Over three weeks, the authorities said, Conditt placed or mailed six explosive devices, triggering five explosions that killed two people, injured several more and left Austin feeling like a city under siege. Conditt’s activities came to a fiery end early Wednesday when, police said, he detonated another explosive device in the sport utility vehicle he was driving as law enforcement agents pursued him on Interstate 35.

In Austin today, a sense of relief and a slow return to normalcy was mixed with lingering unease over how Conditt had selected the recipients of the package bombs. Both men killed in the explosions, Anthony Stephan House, 39, and Draylen Mason, 17, were black, and some residents still wondered if Conditt had intentionally chosen African-American victims.

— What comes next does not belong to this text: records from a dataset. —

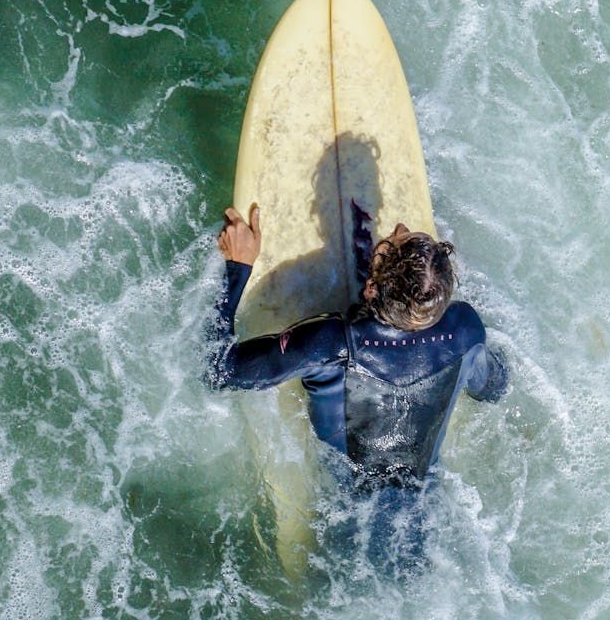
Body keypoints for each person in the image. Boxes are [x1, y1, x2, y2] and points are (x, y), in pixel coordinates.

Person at [204, 204, 508, 490]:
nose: (399, 226)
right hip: (426, 502)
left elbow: (217, 371)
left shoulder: (330, 344)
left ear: (371, 287)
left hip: (348, 510)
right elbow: (494, 388)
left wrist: (237, 268)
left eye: (390, 243)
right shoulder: (466, 331)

(Another bomb injured a Hispanic woman, and an additional bomb was placed in a largely white community.)

Police said a roughly 25-minute recording discovered on Conditt’s phone did not explain why he chose the addresses where he placed or intended to send his bombs. But it did provide a dark glimpse into Conditt’s mindset in the hours before his death.

“I wish I were sorry but I am not,” Conditt said on the recording, according to the Austin American-Statesman, which cited law enforcement sources familiar with his statements.

The Statesman reported that Conditt had called himself a “psychopath” and said he would blow himself up inside a busy McDonald’s if he thought law enforcement was drawing near.